In a major victory for the Master Electricians Australia (MEA), the ACCC has initiated a national safety recall of two major brands of electrical cabling after they failed electrical safety standards due to the poor quality of plastic insulation coating.

The ACCC's ruling will force the suppliers of the dangerous products to remove and replace all cable that has been laid close to heat sources such as hot water systems. It also covers cable in any other accessible parts of any building such as roof cavities or spaces under floors where building owners, tradespeople or the public could come in contact with the product.

MEA first flagged the dangers of the cables in August 2013 and since then has been campaigning to have the brands banned nation-wide.

On Wednesday, 18 electrical retailers and wholesalers recalled Infinity and Olsen cables. All sizes and configurations of white TPS and Orange Round Infinity mains power cables are affected.

Olsent power cables sourced from Infinity Cable Co Pty Ltd and solely supplied by Masters Home Improvement are also affected. A 19th smaller wholesaler has completed a recall of the product.

Infinity cables were supplied in all states and territories, except the Northern Territory. It is estimated that around 40,000 businesses may have been affected.

The relevant periods of cable supply are: 2010-2013 (in NSW), 2011-2013 (in ACT), 2012-2013 (in Vic, Qld, SA & WA) and in 2013 (in Tas).

Businesses 'need to take necessary steps'

"The potential problem is so large that I think people do need to take the necessary steps," ACCC Chairman Rod Sims said.

"The key step is if you've had wiring done, to get in touch with the people that did it.

"We're also urging all electrical installers who did work during that period to check what type of cable they installed."

"A taskforce of consumer agencies, building regulators and electrical safety regulators are coordinating the safety recall.

"Testing has found that the cables will degrade prematurely and if the cables are disturbed, the insulation could break and expose live conductors, resulting in possible electric shock or fires.
^^^^
Repeat the passage of the cable recall text from "In a major victory" to "plastic insulation coating.", word for word. None of the entries that come next are needed for this.

Records shown:
^^^^
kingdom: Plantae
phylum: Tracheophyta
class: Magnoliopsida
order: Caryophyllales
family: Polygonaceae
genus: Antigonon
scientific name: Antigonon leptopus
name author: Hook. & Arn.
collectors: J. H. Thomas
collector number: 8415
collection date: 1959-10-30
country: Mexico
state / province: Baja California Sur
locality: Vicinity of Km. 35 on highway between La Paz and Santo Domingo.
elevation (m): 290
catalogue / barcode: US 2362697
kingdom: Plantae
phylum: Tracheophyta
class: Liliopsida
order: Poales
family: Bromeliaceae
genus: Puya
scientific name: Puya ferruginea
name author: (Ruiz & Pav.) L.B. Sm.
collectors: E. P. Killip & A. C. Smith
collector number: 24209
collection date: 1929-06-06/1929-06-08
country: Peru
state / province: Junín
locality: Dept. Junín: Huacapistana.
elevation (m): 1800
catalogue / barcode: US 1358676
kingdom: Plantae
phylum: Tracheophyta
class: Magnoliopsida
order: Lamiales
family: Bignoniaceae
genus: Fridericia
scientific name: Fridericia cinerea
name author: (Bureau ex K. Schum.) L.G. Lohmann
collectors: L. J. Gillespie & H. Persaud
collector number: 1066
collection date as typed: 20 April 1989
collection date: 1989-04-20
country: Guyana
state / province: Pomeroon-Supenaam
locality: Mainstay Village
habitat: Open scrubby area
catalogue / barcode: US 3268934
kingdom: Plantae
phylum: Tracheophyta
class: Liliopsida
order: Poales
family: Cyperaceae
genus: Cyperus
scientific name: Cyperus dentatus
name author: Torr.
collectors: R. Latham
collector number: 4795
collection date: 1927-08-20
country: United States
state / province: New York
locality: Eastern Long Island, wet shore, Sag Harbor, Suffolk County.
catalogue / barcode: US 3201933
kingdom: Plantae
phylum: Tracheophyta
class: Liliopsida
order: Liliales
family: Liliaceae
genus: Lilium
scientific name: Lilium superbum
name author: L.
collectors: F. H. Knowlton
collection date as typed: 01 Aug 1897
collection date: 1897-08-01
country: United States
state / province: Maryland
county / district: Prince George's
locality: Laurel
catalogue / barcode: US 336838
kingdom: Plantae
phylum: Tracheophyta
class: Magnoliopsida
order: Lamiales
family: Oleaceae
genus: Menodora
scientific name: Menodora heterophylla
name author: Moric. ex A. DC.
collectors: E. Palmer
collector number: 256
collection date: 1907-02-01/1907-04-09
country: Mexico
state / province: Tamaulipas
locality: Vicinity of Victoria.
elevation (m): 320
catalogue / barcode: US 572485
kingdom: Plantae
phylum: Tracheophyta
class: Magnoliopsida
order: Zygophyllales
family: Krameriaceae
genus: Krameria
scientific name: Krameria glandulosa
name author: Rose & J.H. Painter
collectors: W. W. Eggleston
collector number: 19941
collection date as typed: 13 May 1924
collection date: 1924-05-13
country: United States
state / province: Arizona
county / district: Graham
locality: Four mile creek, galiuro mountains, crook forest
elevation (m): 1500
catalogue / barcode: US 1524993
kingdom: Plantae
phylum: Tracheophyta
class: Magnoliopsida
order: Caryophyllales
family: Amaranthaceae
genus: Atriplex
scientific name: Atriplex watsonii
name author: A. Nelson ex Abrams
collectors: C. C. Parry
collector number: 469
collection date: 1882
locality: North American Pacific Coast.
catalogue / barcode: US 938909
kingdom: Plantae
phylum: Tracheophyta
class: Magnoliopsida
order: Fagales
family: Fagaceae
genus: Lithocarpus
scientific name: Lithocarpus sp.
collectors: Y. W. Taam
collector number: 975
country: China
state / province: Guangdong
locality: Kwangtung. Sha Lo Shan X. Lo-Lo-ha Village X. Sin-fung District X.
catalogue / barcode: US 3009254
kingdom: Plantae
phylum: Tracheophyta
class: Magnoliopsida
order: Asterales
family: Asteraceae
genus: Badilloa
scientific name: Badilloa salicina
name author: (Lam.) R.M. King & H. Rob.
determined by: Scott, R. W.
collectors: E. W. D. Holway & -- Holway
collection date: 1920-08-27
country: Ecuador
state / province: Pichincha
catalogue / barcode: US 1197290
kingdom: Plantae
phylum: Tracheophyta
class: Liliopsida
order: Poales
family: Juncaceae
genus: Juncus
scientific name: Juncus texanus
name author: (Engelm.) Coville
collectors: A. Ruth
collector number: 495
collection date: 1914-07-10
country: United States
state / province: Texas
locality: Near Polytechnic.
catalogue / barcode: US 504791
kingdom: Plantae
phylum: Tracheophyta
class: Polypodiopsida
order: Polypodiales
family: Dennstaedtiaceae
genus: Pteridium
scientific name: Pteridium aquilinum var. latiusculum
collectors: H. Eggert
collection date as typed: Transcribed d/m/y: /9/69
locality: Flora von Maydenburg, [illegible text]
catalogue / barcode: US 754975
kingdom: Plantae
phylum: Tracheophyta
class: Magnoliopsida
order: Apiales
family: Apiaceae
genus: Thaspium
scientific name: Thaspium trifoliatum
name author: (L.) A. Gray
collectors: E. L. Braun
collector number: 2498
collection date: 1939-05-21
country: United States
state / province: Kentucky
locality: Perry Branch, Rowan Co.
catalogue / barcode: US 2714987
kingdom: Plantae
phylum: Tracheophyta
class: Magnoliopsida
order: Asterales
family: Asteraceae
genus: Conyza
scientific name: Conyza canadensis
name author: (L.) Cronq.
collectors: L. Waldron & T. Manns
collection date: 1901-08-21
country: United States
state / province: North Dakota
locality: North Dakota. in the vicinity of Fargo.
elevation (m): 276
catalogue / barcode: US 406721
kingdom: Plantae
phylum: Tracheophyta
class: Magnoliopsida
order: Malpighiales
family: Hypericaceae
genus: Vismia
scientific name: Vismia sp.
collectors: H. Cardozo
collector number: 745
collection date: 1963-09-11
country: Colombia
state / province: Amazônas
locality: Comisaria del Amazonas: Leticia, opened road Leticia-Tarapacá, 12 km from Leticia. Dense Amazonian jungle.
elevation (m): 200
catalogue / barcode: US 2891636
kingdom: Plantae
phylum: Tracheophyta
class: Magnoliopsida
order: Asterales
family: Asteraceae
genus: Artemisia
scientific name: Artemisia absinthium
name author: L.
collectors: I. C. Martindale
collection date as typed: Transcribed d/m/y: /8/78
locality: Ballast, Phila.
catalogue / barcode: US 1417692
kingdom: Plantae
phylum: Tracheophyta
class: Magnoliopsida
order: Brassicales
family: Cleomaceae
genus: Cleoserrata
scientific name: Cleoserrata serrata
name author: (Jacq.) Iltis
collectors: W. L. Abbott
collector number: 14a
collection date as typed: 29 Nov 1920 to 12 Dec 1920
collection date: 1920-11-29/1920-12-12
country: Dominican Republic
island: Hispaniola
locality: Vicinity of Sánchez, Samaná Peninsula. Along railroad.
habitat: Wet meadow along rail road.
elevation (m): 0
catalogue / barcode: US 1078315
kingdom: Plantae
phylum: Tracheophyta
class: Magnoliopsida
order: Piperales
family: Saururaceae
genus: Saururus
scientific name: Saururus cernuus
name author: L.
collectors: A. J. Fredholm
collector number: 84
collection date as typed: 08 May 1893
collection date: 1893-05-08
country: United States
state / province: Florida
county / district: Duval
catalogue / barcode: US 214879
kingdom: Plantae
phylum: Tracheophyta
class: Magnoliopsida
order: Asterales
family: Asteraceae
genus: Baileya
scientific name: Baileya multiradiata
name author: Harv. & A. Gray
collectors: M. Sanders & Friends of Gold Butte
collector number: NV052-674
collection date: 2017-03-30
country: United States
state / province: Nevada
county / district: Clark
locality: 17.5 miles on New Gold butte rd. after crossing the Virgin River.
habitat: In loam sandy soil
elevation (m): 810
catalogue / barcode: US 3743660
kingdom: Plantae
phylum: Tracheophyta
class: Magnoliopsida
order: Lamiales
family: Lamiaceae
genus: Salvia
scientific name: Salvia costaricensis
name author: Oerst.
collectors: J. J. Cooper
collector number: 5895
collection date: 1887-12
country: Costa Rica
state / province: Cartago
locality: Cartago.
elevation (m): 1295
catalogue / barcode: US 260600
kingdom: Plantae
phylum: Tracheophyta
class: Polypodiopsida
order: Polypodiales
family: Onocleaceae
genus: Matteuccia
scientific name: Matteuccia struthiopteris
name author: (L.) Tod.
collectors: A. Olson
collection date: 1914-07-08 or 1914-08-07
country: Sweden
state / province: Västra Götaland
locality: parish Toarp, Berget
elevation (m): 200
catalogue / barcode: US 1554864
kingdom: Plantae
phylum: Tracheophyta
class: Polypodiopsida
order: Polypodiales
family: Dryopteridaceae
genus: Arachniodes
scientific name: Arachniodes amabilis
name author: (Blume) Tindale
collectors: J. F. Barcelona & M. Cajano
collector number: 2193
^^^^
Answer below:
In a major victory for the Master Electricians Australia (MEA), the ACCC has initiated a national safety recall of two major brands of electrical cabling after they failed electrical safety standards due to the poor quality of plastic insulation coating.